=== DATA PROVIDED ===
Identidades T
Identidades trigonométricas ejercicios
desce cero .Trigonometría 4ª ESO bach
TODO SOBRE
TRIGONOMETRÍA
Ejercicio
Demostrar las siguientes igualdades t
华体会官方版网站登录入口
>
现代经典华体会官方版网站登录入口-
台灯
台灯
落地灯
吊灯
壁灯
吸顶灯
* * *
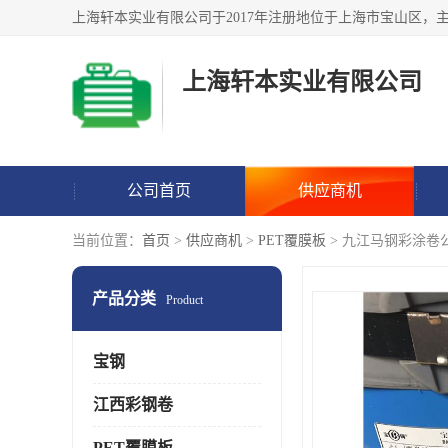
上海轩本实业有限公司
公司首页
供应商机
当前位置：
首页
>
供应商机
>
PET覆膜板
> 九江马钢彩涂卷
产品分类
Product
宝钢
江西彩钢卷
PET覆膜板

=== PROMPT ===
Would you state how many lines in the listing above contain the word "Identidades"? Reply with the number and no other words.

=== RESULT OF THIS EXERCISE ===
2